[Data excerpts Boundary: Start]

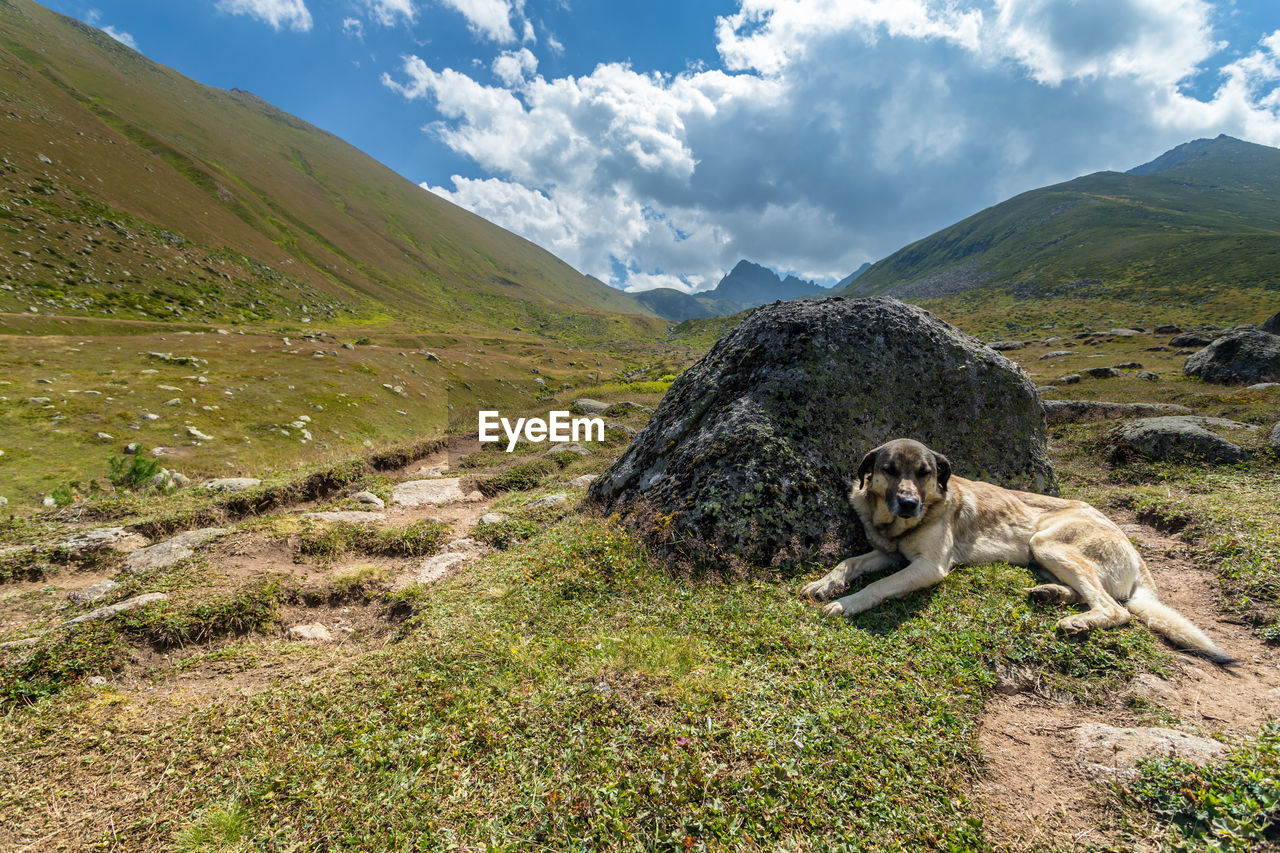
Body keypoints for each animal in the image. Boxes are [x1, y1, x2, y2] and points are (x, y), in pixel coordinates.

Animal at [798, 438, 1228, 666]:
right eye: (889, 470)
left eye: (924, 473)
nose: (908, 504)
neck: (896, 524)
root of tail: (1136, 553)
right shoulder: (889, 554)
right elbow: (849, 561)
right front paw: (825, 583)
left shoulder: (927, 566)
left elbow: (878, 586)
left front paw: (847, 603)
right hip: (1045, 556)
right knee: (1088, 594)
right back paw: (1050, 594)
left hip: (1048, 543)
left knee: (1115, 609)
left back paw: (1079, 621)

[Data excerpts Boundary: End]
[Data excerpts Boundary: Start]

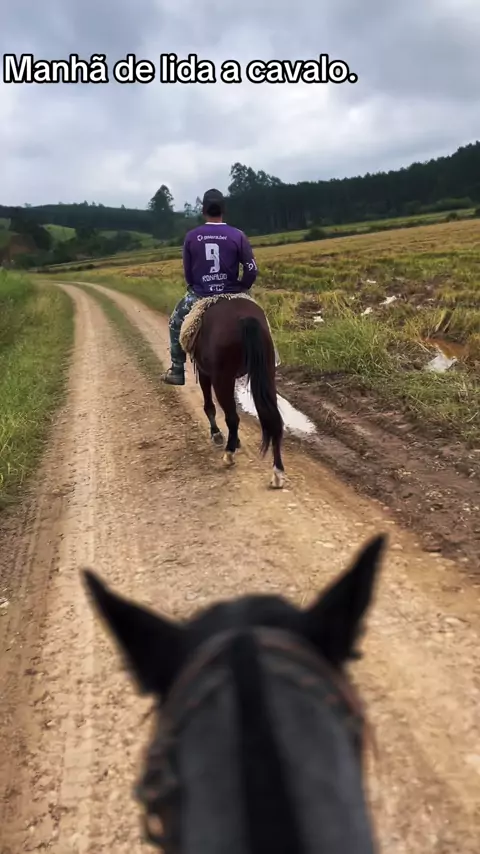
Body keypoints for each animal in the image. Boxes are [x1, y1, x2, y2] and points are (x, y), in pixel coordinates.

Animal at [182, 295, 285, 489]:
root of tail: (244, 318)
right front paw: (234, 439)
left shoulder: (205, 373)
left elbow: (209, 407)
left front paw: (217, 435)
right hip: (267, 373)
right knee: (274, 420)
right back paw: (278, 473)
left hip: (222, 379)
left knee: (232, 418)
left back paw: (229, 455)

[Data excerpts Boundary: End]
[Data excerpts Boundary: Start]

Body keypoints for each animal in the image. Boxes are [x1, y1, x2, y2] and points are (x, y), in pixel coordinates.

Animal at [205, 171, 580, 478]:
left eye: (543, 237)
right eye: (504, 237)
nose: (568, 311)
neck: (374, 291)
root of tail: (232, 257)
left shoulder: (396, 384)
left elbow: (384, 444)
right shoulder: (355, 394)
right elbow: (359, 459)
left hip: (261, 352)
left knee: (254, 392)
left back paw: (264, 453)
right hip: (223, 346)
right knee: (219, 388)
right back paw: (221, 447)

[Data excerpts Boundary: End]

[Requirement]: The number alone, please: how many lines in the data contain the string "knee"?

[Exercise output]: 6